■ **Parts of the exercise**
A – Rewrite the stretch of the evaluation metrics text from "BERTScore: Uses embeddings" through "the user's need?", swapping "BERTScore" for "EmbedScore".
B – According to the evaluation metrics text, what does Mean Reciprocal Rank (MRR) focus on?

Metrics

Evaluation can be split into three levels:

Retrieval-Level Metrics

These measure how relevant the retrieved documents are to the query.

Recall@k: Measures if the correct document appears in the top-k results.
Precision@k: Measures the proportion of top-k results that are relevant.
Mean Reciprocal Rank (MRR): Focuses on the rank of the first relevant document.
Normalized Discounted Cumulative Gain (NDCG): Gives more credit for relevant documents appearing higher in the list.

Generation-Level Metrics

These assess the quality of the final output from the LLM, given the retrieved context.

BLEU / ROUGE / METEOR: Compare generated output with reference texts using n-gram overlap.
BERTScore: Uses embeddings instead of raw tokens to compare semantic similarity.
GPTScore / LLM-as-a-Judge: Use another LLM to assess answer quality (faithfulness, helpfulness, etc.).

End-to-End Metrics (Human-Centric)

Used to assess the system as a whole from the user’s perspective.

Faithfulness: Is the generated answer actually grounded in the retrieved docs?
Helpfulness: Does the response actually address the user's need?
Toxicity / Bias: Are responses free of harmful or offensive content?
Latency: Total time taken from query to response.

■ **Information supplied**
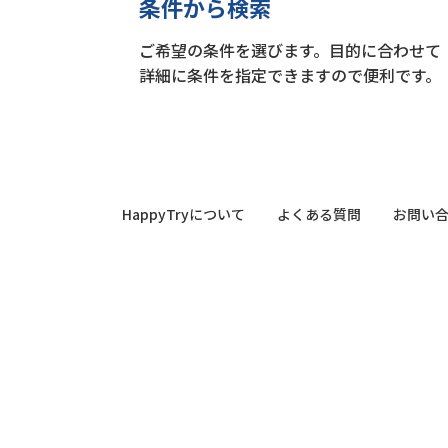
条件から検索
ご希望の条件を選びます。目的に合わせて
詳細に条件を指定できますので便利です。
HappyTryについて
よくある質問
お問い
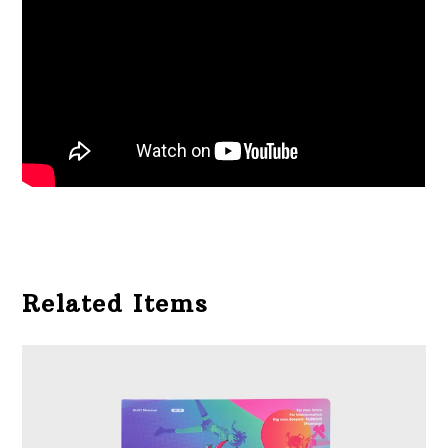
Related Items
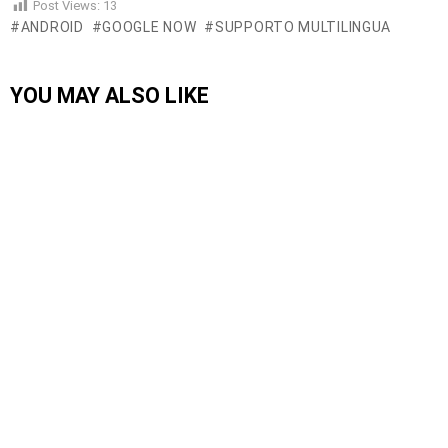
Post Views:
13
ANDROID
GOOGLE NOW
SUPPORTO MULTILINGUA
YOU MAY ALSO LIKE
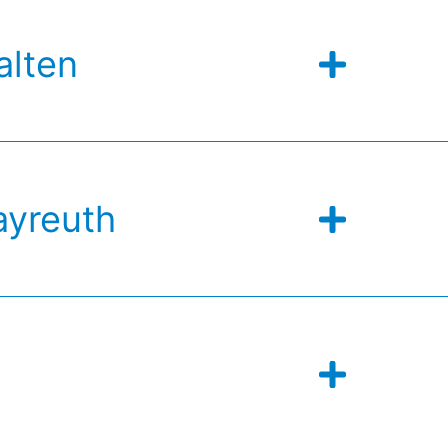
alten
ayreuth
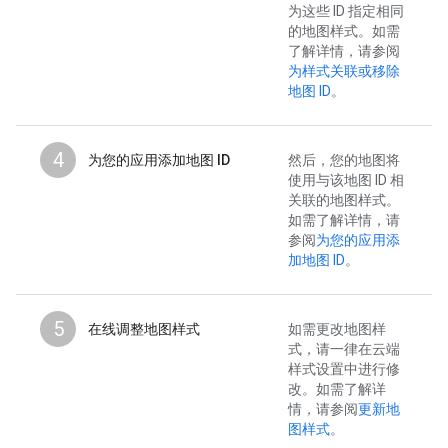
为这些 ID 指定相同
的地图样式。如需
了解详情，请参阅
为样式关联或移除
地图 ID
。
4
为您的应用添加地图 ID
然后，您的地图将
使用与该地图 ID 相
关联的地图样式。
如需了解详情，请
参阅
为您的应用添
加地图 ID
。
5
在线调整地图样式
如需更改地图样
式，请一律在云端
样式设置中进行修
改。如需了解详
情，请参阅
更新地
图样式
。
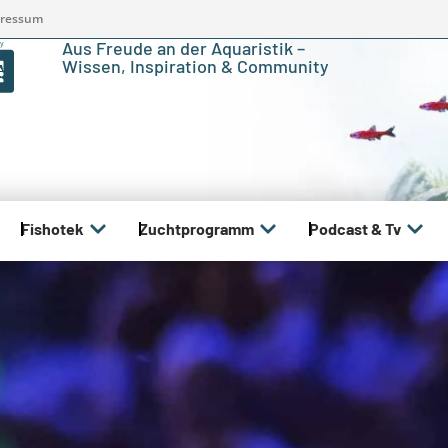
ressum
Aus Freude an der Aquaristik –
Wissen, Inspiration & Community
Fishotek
Zuchtprogramm
Podcast & Tv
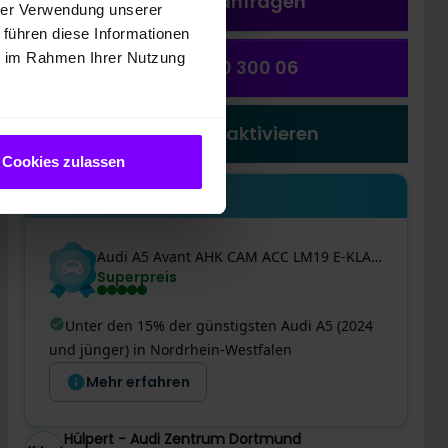
Fahrzeug a
nfragen
hrer Verwendung unserer
 führen diese Informationen
ie im Rahmen Ihrer Nutzung
(0231) 550 300 06
Preiswecker aktivieren
Cookies zulassen
Einblicke
Audi
A5
Avant AHK CAM ACC LM19 E-KLAPPE SPORTSITZE
Superpreis
Unter den 15% der günstigsten Audi A5 (2024
und jünger) in Nordrhein-Westfalen
Mehr erfahren
Hülpert - Audi Zentrum Dortmund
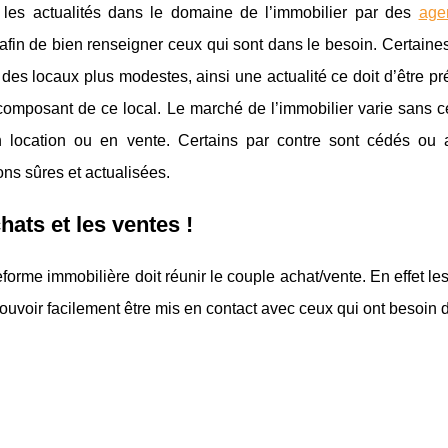
 les actualités dans le domaine de l’immobilier par des
age
afin de bien renseigner ceux qui sont dans le besoin. Certaine
 des locaux plus modestes, ainsi une actualité ce doit d’être pré
 composant de ce local. Le marché de l’immobilier varie sans
 location ou en vente. Certains par contre sont cédés ou ac
ons sûres et actualisées.
hats et les ventes !
forme immobilière doit réunir le couple achat/vente. En effet le
ouvoir facilement être mis en contact avec ceux qui ont besoin 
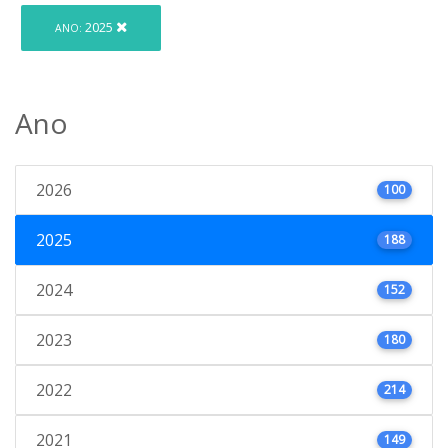
2025
ANO:
Ano
2026
100
2025
188
2024
152
2023
180
2022
214
2021
149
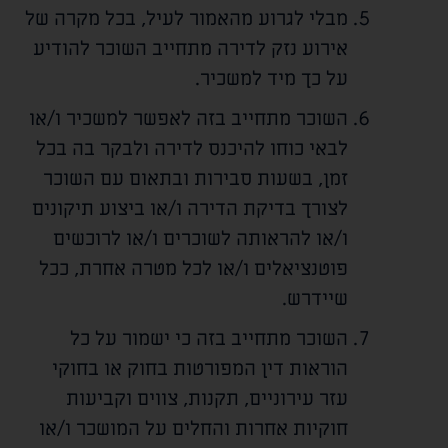
מבלי לגרוע מהאמור לעיל, בכל מקרה של
אירוע נזק לדירה מתחייב השוכר להודיע
על כך מיד למשכיר.
השוכר מתחייב בזה לאפשר למשכיר ו/או
לבאי כוחו להיכנס לדירה ולבקר בה בכל
זמן, בשעות סבירות ובתאום עם השוכר
לצורך בדיקת הדירה ו/או ביצוע תיקונים
ו/או להראותה לשוכרים ו/או לרוכשים
פוטנציאלים ו/או לכל מטרה אחרת, ככל
שיידרש.
השוכר מתחייב בזה כי ישמור על כל
הוראות דין המפורטות בחוק או בחוקי
עזר עירוניים, תקנות, צווים וקביעות
חוקיות אחרות והחלים על המושכר ו/או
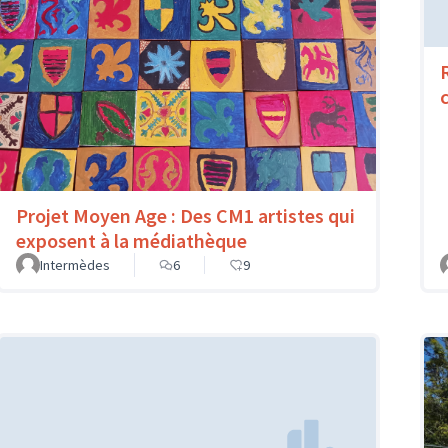
Projet Moyen Age : Des CM1 artistes qui
exposent à la médiathèque
Intermèdes
6
9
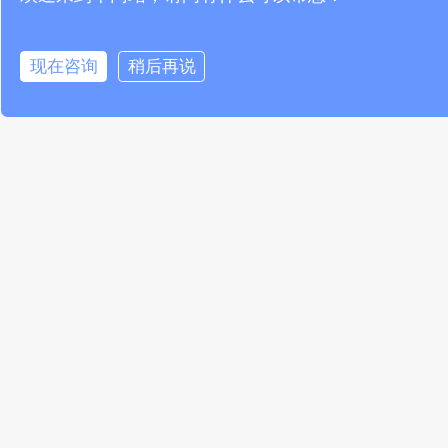
现代工业生产和日常生活的各个角落，成为实现精细
管理和决策的重要工具。随着物联网、大数据、人工
现在咨询
稍后再说
能等技术的发展，空气温湿度传感器的应用将更为广
且深入，继续在环保节能、安全保障、健康生活等领
发挥不可替代的关键作用。
PREVIOUS
NEXT
仓库温湿度传感器在现代仓储管理中的关键作用
机房温湿度传感器在数据中心环境监控中的关键作用
推荐阅读
温湿度传感器联网预警系统守护城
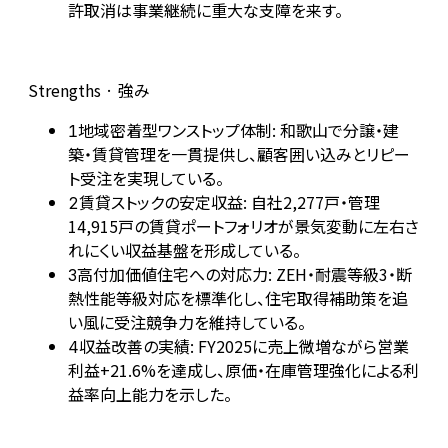
許取消は事業継続に重大な支障を来す。
Strengths · 強み
地域密着型ワンストップ体制: 和歌山で分譲・建
1
築・賃貸管理を一貫提供し、顧客囲い込みとリピー
ト受注を実現している。
賃貸ストックの安定収益: 自社2,277戸・管理
2
14,915戸の賃貸ポートフォリオが景気変動に左右さ
れにくい収益基盤を形成している。
高付加価値住宅への対応力: ZEH・耐震等級3・断
3
熱性能等級対応を標準化し、住宅取得補助策を追
い風に受注競争力を維持している。
収益改善の実績: FY2025に売上微増ながら営業
4
利益+21.6%を達成し、原価・在庫管理強化による利
益率向上能力を示した。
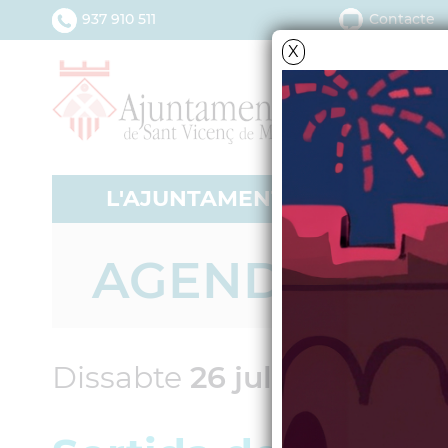
937 910 511
Contacte
X
L'AJUNTAMENT
SERV
AGENDA
Dissabte
26
juliol
2008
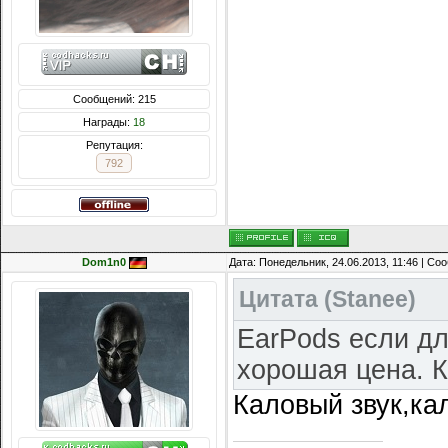
Сообщений: 215
Награды:
18
Репутация:
792
Dom1n0
Дата: Понедельник, 24.06.2013, 11:46 | С
Цитата
(
Stanee
)
EarPods если дл
хорошая цена. 
Каловый звук,ка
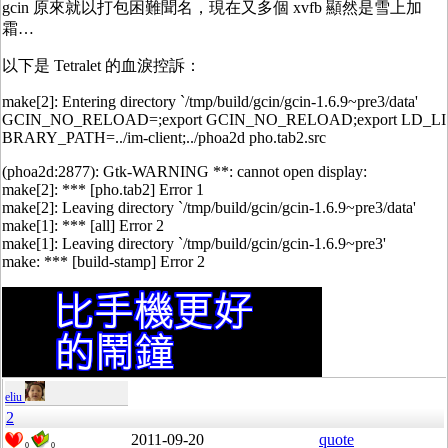
gcin 原來就以打包困難聞名，現在又多個 xvfb 顯然是雪上加
霜…
以下是 Tetralet 的血淚控訴：
make[2]: Entering directory `/tmp/build/gcin/gcin-1.6.9~pre3/data'
GCIN_NO_RELOAD=;export GCIN_NO_RELOAD;export LD_LI
BRARY_PATH=../im-client;../phoa2d pho.tab2.src
(phoa2d:2877): Gtk-WARNING **: cannot open display:
make[2]: *** [pho.tab2] Error 1
make[2]: Leaving directory `/tmp/build/gcin/gcin-1.6.9~pre3/data'
make[1]: *** [all] Error 2
make[1]: Leaving directory `/tmp/build/gcin/gcin-1.6.9~pre3'
make: *** [build-stamp] Error 2
eliu
2
2011-09-20
quote
0
0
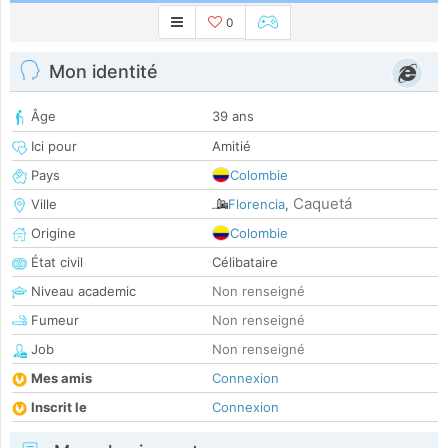
0
Mon identité
Âge
39 ans
Ici pour
Amitié
Pays
Colombie
Caquetá
Ville
Florencia
,
Origine
Colombie
État civil
Célibataire
Niveau academic
Non renseigné
Fumeur
Non renseigné
Job
Non renseigné
Mes amis
Connexion
Inscrit le
Connexion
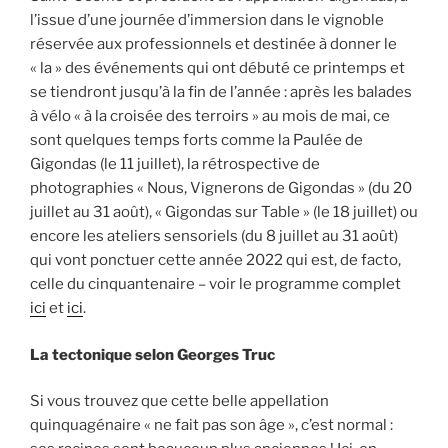
l’issue d’une journée d’immersion dans le vignoble
réservée aux professionnels et destinée à donner le
« la » des événements qui ont débuté ce printemps et
se tiendront jusqu’à la fin de l’année : après les balades
à vélo « à la croisée des terroirs » au mois de mai, ce
sont quelques temps forts comme la Paulée de
Gigondas (le 11 juillet), la rétrospective de
photographies « Nous, Vignerons de Gigondas » (du 20
juillet au 31 août), « Gigondas sur Table » (le 18 juillet) ou
encore les ateliers sensoriels (du 8 juillet au 31 août)
qui vont ponctuer cette année 2022 qui est, de facto,
celle du cinquantenaire – voir le programme complet
ici
et
ici
.
La tectonique selon Georges Truc
Si vous trouvez que cette belle appellation
quinquagénaire « ne fait pas son âge », c’est normal :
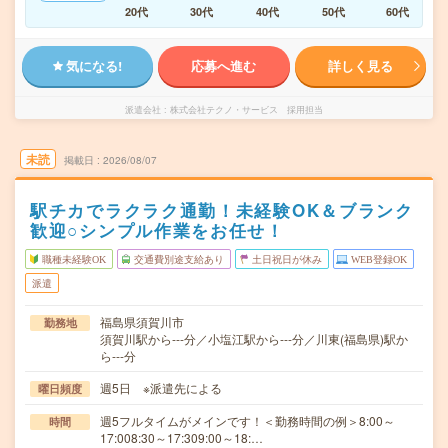
20代
30代
40代
50代
60代
気になる!
応募へ進む
詳しく見る
派遣会社
株式会社テクノ・サービス 採用担当
未読
掲載日
2026/08/07
駅チカでラクラク通勤！未経験OK＆ブランク
歓迎○シンプル作業をお任せ！
職種未経験OK
交通費別途支給あり
土日祝日が休み
WEB登録OK
派遣
福島県須賀川市
勤務地
須賀川駅から---分／小塩江駅から---分／川東(福島県)駅か
ら---分
週5日 ※派遣先による
曜日頻度
週5フルタイムがメインです！＜勤務時間の例＞8:00～
時間
17:008:30～17:309:00～18:…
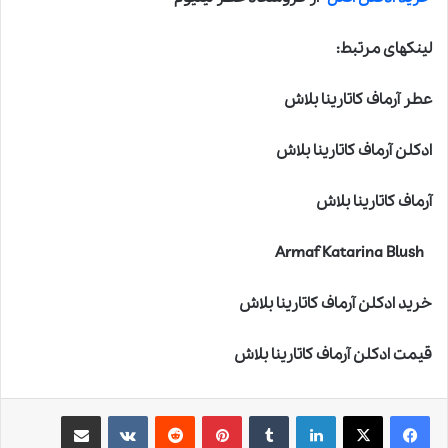
لینکهای مرتبط:
عطر آرماف کاتارینا بلاش
ادکلن آرماف کاتارینا بلاش
آرماف کاتارینا بلاش
Armaf Katarina Blush
خرید ادکلن آرماف کاتارینا بلاش
قیمت ادکلن آرماف کاتارینا بلاش
لینکدین
‫تامبلر
‫پین‌ترست
‫رددیت
‫VKontakte
اشتراک گذاری از طریق ایمیل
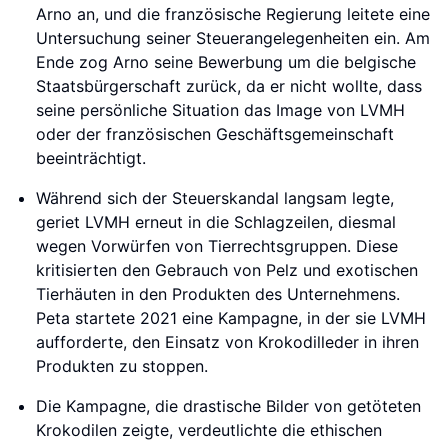
Arno an, und die französische Regierung leitete eine
Untersuchung seiner Steuerangelegenheiten ein. Am
Ende zog Arno seine Bewerbung um die belgische
Staatsbürgerschaft zurück, da er nicht wollte, dass
seine persönliche Situation das Image von LVMH
oder der französischen Geschäftsgemeinschaft
beeinträchtigt.
Während sich der Steuerskandal langsam legte,
geriet LVMH erneut in die Schlagzeilen, diesmal
wegen Vorwürfen von Tierrechtsgruppen. Diese
kritisierten den Gebrauch von Pelz und exotischen
Tierhäuten in den Produkten des Unternehmens.
Peta startete 2021 eine Kampagne, in der sie LVMH
aufforderte, den Einsatz von Krokodilleder in ihren
Produkten zu stoppen.
Die Kampagne, die drastische Bilder von getöteten
Krokodilen zeigte, verdeutlichte die ethischen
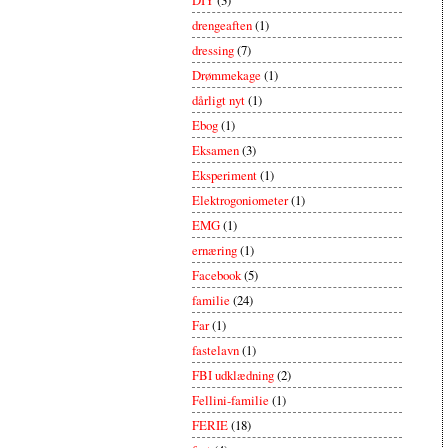
drengeaften
(1)
dressing
(7)
Drømmekage
(1)
dårligt nyt
(1)
Ebog
(1)
Eksamen
(3)
Eksperiment
(1)
Elektrogoniometer
(1)
EMG
(1)
ernæring
(1)
Facebook
(5)
familie
(24)
Far
(1)
fastelavn
(1)
FBI udklædning
(2)
Fellini-familie
(1)
FERIE
(18)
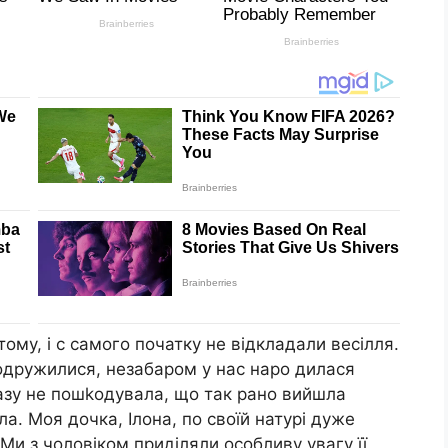
ому, і c самого початку не відкладали весілля.
 одружилися, незабаром у нас наро дилася
разу не пошkодувала, що так рано вийшла
ла. Моя дочка, Ілона, по своїй натурі дуже
. Ми з чоловіком приділяли особливу увагу її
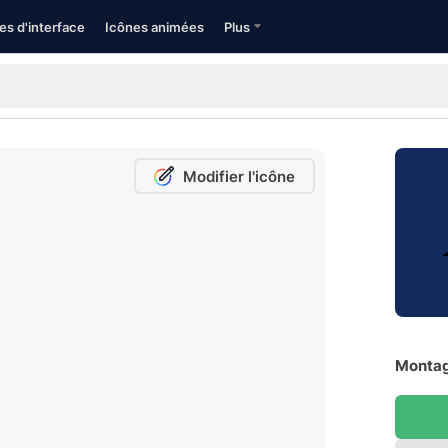
es d'interface
Icônes animées
Plus
Modifier l'icône
Montag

■ **Results for each task**
A –
EmbedScore: Uses embeddings instead of raw tokens to compare semantic similarity.
GPTScore / LLM-as-a-Judge: Use another LLM to assess answer quality (faithfulness, helpfulness, etc.).

End-to-End Metrics (Human-Centric)

Used to assess the system as a whole from the user’s perspective.

Faithfulness: Is the generated answer actually grounded in the retrieved docs?
Helpfulness: Does the response actually address the user's need?

B – It focuses on the rank of the first relevant document.